Master Giichi moved closer, and I followed without thinking, drawn by the sudden tension radiating from the gathered men. The senior Samurai spread the maps across the bed of a partially intact cart, and my strategic mind began cataloging what I saw.
Supply routes. All of them marked.
Guard stations. Numbered and noted.
Temple locations—including Temple Suwa.
Shinto shrines. Every last one.
And in the corner of one map, a detailed rendering of Bara’s southern approach.
“This wasn’t random,” the senior Samurai said, his voice tight. “This attack was reconnaissance. They were testing our response times, measuring our strength.”
Another officer jabbed a finger at one of the circled locations. “That’s the grain depot at Chiba. There’s more than ten thousand koku of rice stored there.”
“And this,” Master Giichi said quietly, pointing to another mark, “is the temple at Nakatomi. Three hundred monks live there, no Samurai, no guards. They are defenseless.”
“Temple Suwa,” I heard myself say, my finger hovering over our location on the map.
It bore three circles and a notation that looked like numbers—perhaps counting students, perhaps something worse.
The senior Samurai looked at me, as though seeing me for the first time, and I saw something in his eyes that made my blood freeze.
Fear.
“This changes everything,” he said, rolling up the maps with shaking hands. “These aren’t just raids; they’re preliminary strikes.”
“Preliminary to what?” another officer demanded, though his voice suggested he already knew the answer.
“A coordinated assault.” Master Giichi’s words fell like stones into still water. “Multiple targets with simultaneous attacks. They mean to cripple the entire southern region in a single blow.”
“But we are so far south of Bara,” someone protested. “The Asami rebellion has never struck this deeply into the Emperor’s lands. They’ve kept north of the capital, always. Everyone knows their strongholds are in the northern provinces.”
“Not anymore,” the senior Samurai said grimly. “If they’re scouting and raiding this far south . . .” He trailed off, but didn’t need to finish.
If they could strike here, they could strike anywhere.
“The Emperor,” I whispered, my eyes drawn back to the detailed rendering of Bara’s approaches. “They’re planning something against the capital.
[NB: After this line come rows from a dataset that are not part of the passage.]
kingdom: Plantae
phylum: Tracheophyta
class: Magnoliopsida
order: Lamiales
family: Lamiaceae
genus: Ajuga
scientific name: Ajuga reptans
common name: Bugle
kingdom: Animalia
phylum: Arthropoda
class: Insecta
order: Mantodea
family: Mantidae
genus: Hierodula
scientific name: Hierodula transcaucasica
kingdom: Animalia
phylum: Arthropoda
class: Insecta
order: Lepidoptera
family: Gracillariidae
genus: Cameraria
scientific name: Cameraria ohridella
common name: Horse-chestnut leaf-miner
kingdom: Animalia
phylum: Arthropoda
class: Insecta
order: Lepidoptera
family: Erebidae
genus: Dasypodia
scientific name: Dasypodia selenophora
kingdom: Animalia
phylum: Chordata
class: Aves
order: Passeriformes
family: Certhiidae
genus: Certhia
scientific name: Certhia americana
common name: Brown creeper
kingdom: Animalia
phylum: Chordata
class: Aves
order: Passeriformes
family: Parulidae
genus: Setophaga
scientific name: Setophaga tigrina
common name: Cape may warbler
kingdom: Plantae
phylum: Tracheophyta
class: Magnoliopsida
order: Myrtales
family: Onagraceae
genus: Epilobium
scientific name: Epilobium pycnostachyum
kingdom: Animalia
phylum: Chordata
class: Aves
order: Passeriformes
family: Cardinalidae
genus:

They’re going to attack from the south, the soft underbelly, where we would never expect it.”
No one contradicted me. The silence stretched, broken only by the wind and the distant groans of wounded men.
“How long before they strike again?” Master Giichi asked, more to himself than the group.
“Who knows? We failed to kill or capture a single man.” The senior Samurai studied the maps, his jaw clenched. “This ink looks fresh. Days, maybe? A week? They’ll likely hit another convoy or go after a softer target, like a temple or shrine.”
“We need to warn—”
“Everyone,” Master Giichi finished. “Temple Suwa, the monasteries, the shrines, supply depots.” He turned to one of the younger Samurai. “Ride. Now. Take the fastest horse and don’t stop until you reach Bara. The Emperor must know.”
The young man bowed and sprinted toward the horses.
“The rest of you,” the senior Samurai commanded, “search every cart, every body, every inch of this wreckage. If they left one set of maps, they might have left more. I want every fucking grain of rice turned over before the sun sets.”
Men scattered to comply, their movements urgent now, purposeful. Even students joined the search, lifting shattered planks and sifting through scattered rice.
I stood frozen.
I couldn’t stop staring at the map of Temple Suwa with its ominous triple circles, my home for these past months.
And how it was marked for destruction.